Родриго позволили себе ещё минуту понаслаждаться нарастающей в монахе паникой. Потом откинул голову и расхохотался. Это был звонкий, резкий, самоуверенный смех Родриго де Борха, испанского идальго, приехавшего покорять Рим. И покорившего его, в конечном счёте.
— О, это как раз сущие пустяки. Я многое знаю о случайностях, брат Доминико. Не меньше, чем Блаженный Августин знал об артефактах. Прими моё благословение, сын мой, пусть будет милосерден к тебе всеблагой Господь!
И, одарив ошарашенного монаха своим папским благословением, Родриго, продолжая смеяться, вышел из часовни вон.
Мичелотто ждал его, сидя на траве рядом с пасущимися конями. При виде хозяина он вскочил, вынул гарроту, вопросительно глядя на Родриго. Тот покачал головой. Решение пришло, а с ним — утерянная уверенность в том, что рано или поздно весь мир склонится к его ногам.
— Оставь, Мичелотто. Сходи внутрь, забери книги, но не трогай монаха. Для брата Доминико ещё не пробил его час.

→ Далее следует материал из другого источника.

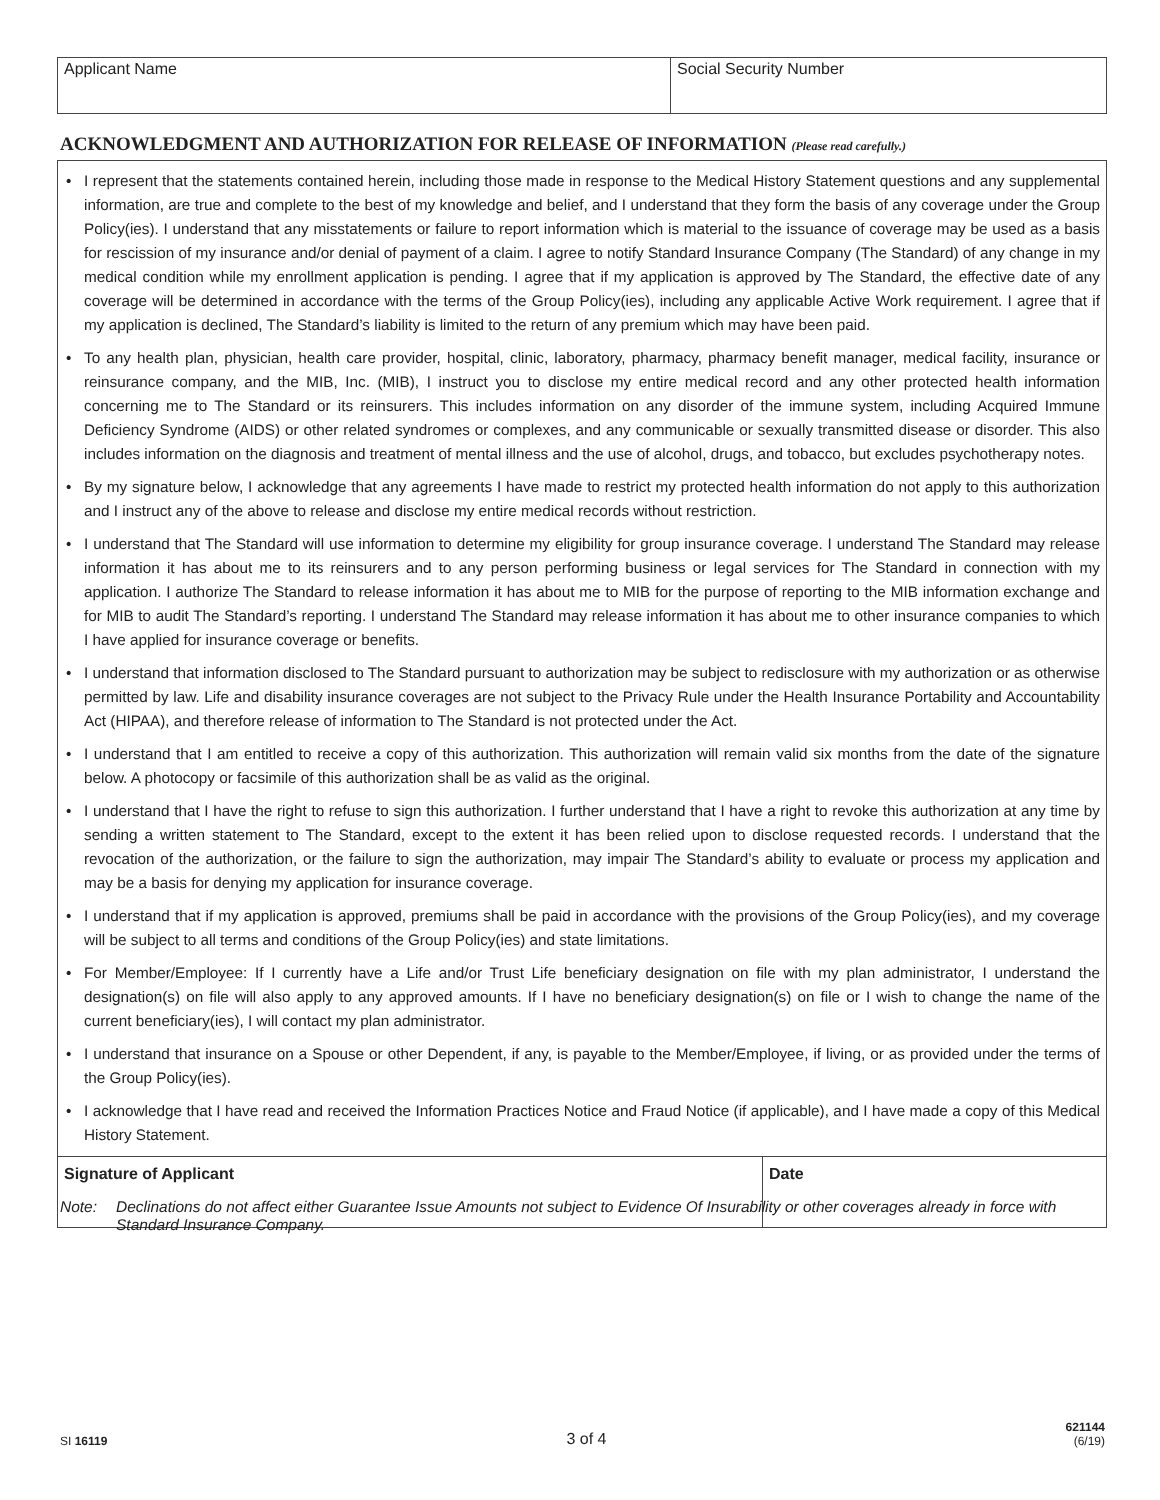Applicant Name Social Security Number
ACKNOWLEDGMENT AND AUTHORIZATION FOR RELEASE OF INFORMATION (Please read carefully.)
• I represent that the statements contained herein, including those made in response to the Medical History Statement questions and any supplemental information, are true and complete to the best of my knowledge and belief, and I understand that they form the basis of any coverage under the Group Policy(ies). I understand that any misstatements or failure to report information which is material to the issuance of coverage may be used as a basis for rescission of my insurance and/or denial of payment of a claim. I agree to notify Standard Insurance Company (The Standard) of any change in my medical condition while my enrollment application is pending. I agree that if my application is approved by The Standard, the effective date of any coverage will be determined in accordance with the terms of the Group Policy(ies), including any applicable Active Work requirement. I agree that if my application is declined, The Standard’s liability is limited to the return of any premium which may have been paid.
• To any health plan, physician, health care provider, hospital, clinic, laboratory, pharmacy, pharmacy benefit manager, medical facility, insurance or reinsurance company, and the MIB, Inc. (MIB), I instruct you to disclose my entire medical record and any other protected health information concerning me to The Standard or its reinsurers. This includes information on any disorder of the immune system, including Acquired Immune Deficiency Syndrome (AIDS) or other related syndromes or complexes, and any communicable or sexually transmitted disease or disorder. This also includes information on the diagnosis and treatment of mental illness and the use of alcohol, drugs, and tobacco, but excludes psychotherapy notes.
• By my signature below, I acknowledge that any agreements I have made to restrict my protected health information do not apply to this authorization and I instruct any of the above to release and disclose my entire medical records without restriction.
• I understand that The Standard will use information to determine my eligibility for group insurance coverage. I understand The Standard may release information it has about me to its reinsurers and to any person performing business or legal services for The Standard in connection with my application. I authorize The Standard to release information it has about me to MIB for the purpose of reporting to the MIB information exchange and for MIB to audit The Standard’s reporting. I understand The Standard may release information it has about me to other insurance companies to which I have applied for insurance coverage or benefits.
• I understand that information disclosed to The Standard pursuant to authorization may be subject to redisclosure with my authorization or as otherwise permitted by law. Life and disability insurance coverages are not subject to the Privacy Rule under the Health Insurance Portability and Accountability Act (HIPAA), and therefore release of information to The Standard is not protected under the Act.
• I understand that I am entitled to receive a copy of this authorization. This authorization will remain valid six months from the date of the signature below. A photocopy or facsimile of this authorization shall be as valid as the original.
• I understand that I have the right to refuse to sign this authorization. I further understand that I have a right to revoke this authorization at any time by sending a written statement to The Standard, except to the extent it has been relied upon to disclose requested records. I understand that the revocation of the authorization, or the failure to sign the authorization, may impair The Standard’s ability to evaluate or process my application and may be a basis for denying my application for insurance coverage.
• I understand that if my application is approved, premiums shall be paid in accordance with the provisions of the Group Policy(ies), and my coverage will be subject to all terms and conditions of the Group Policy(ies) and state limitations.
• For Member/Employee: If I currently have a Life and/or Trust Life beneficiary designation on file with my plan administrator, I understand the designation(s) on file will also apply to any approved amounts. If I have no beneficiary designation(s) on file or I wish to change the name of the current beneficiary(ies), I will contact my plan administrator.
• I understand that insurance on a Spouse or other Dependent, if any, is payable to the Member/Employee, if living, or as provided under the terms of the Group Policy(ies).
• I acknowledge that I have read and received the Information Practices Notice and Fraud Notice (if applicable), and I have made a copy of this Medical History Statement.
Signature of Applicant Date
Note: Declinations do not affect either Guarantee Issue Amounts not subject to Evidence Of Insurability or other coverages already in force with Standard Insurance Company.
SI 16119
3 of 4
621144
(6/19)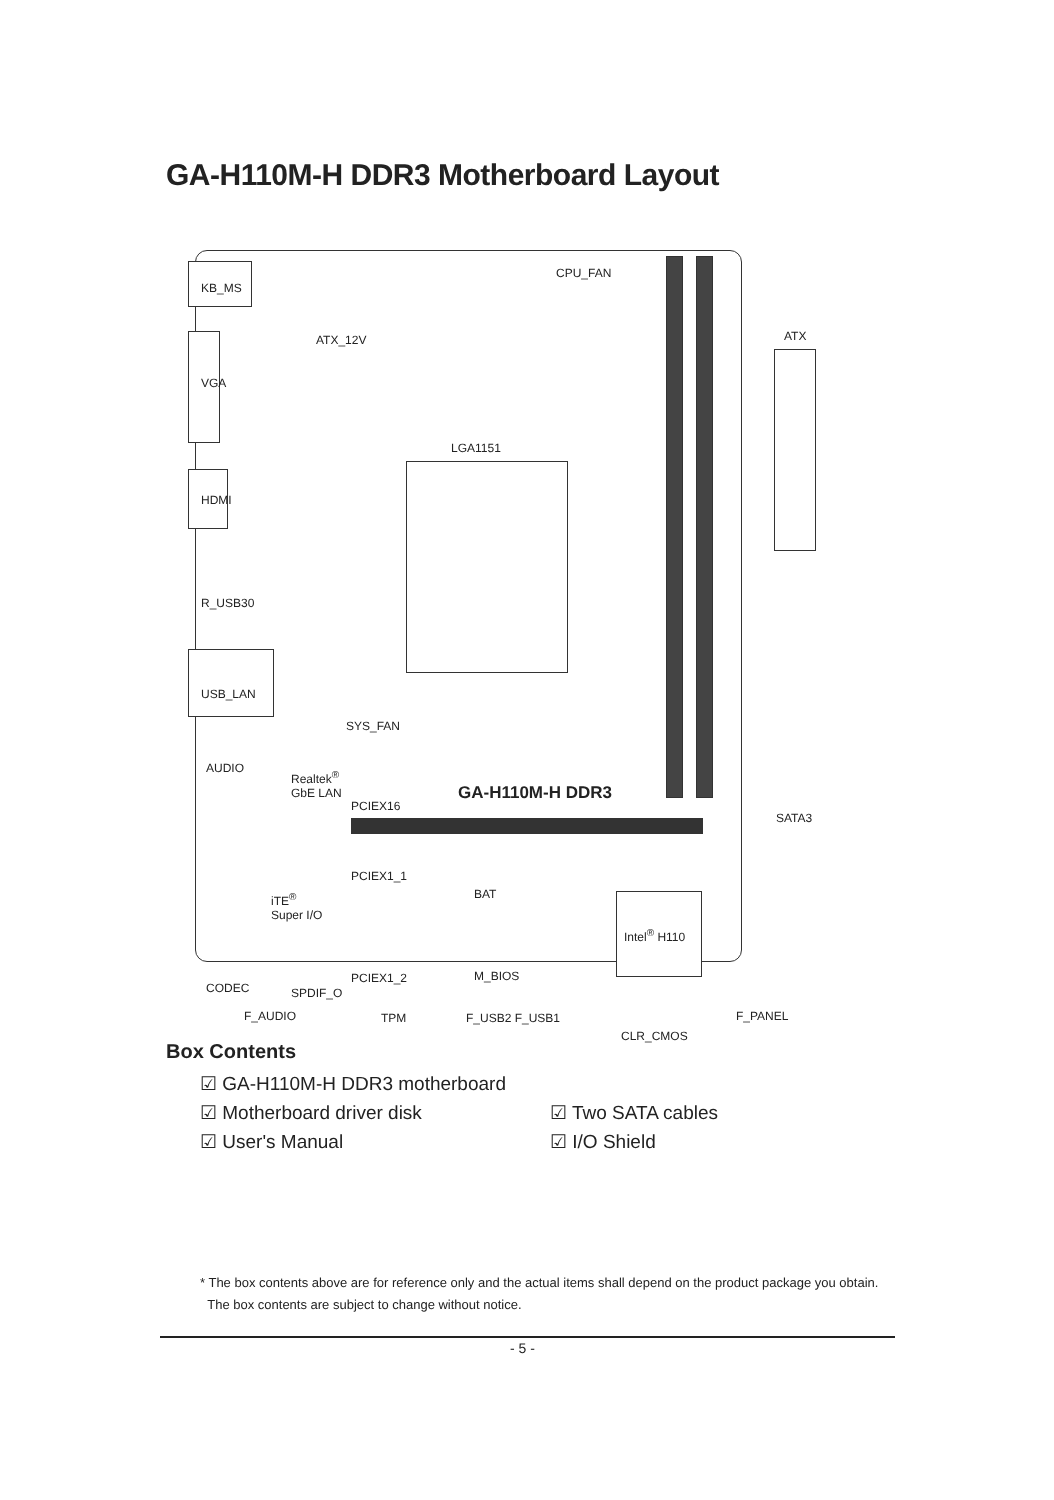GA-H110M-H DDR3 Motherboard Layout
KB_MS
VGA
HDMI
R_USB30
USB_LAN
AUDIO
ATX_12V
CPU_FAN
LGA1151
ATX
SYS_FAN
Realtek<sup>®</sup>
GbE LAN
PCIEX16
GA-H110M-H DDR3
SATA3
PCIEX1_1
BAT
iTE<sup>®</sup>
Super I/O
Intel<sup>®</sup> H110
PCIEX1_2 M_BIOS
CODEC SPDIF_O
F_AUDIO TPM F_USB2 F_USB1 F_PANEL
CLR_CMOS
Box Contents
☑ GA-H110M-H DDR3 motherboard
☑ Motherboard driver disk ☑ Two SATA cables
☑ User's Manual ☑ I/O Shield
* The box contents above are for reference only and the actual items shall depend on the product package you obtain.
The box contents are subject to change without notice.
- 5 -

Родриго вскочил в седло, а Мичелотто скрылся в часовне, и, когда дверь закрылась за ним, Родриго вполголоса договорил:
— Не здесь, и не теперь.
— Прекрасная монна...
— Тише, мессир!
— О, прекрасная монна, возжигающая неукротимое пламя в моём сердце...
— Молчите. Как вы вообще посмели заговорить со мной?! Столько людей...
В церкви и впрямь было полно народу. Мессу нынче служил кардинал делла Ровере, известный своим красноречием и ненавистью к папе, поэтому послушать его всегда собиралась толпа. Простолюдины толкались в задней части собора, на скамьях разместилась римская знать, было душно, тесно и довольно шумно: кто-то кряхтел, кто-то сопел, кто-то молился вслух, а кто-то весьма непристойно сморкался. Все эти естественные шумы надёжно приглушали воркование любовников, притаившихся в левом нефе собора, у надгробия папы Иннокентия VIII. Женщина под длинной чёрной вуалью, сжимая в руках свечу, с деланным возмущением выговаривала своему долговязому воздыхателю, пользовавшемуся теснотой и жавшемуся к прекрасной монне куда ближе, чем позволяли приличия. Монна притворялась, будто сердита, её возлюбленный — будто это ввергает его в отчаяние, хотя обоим безумно нравилась эта игра.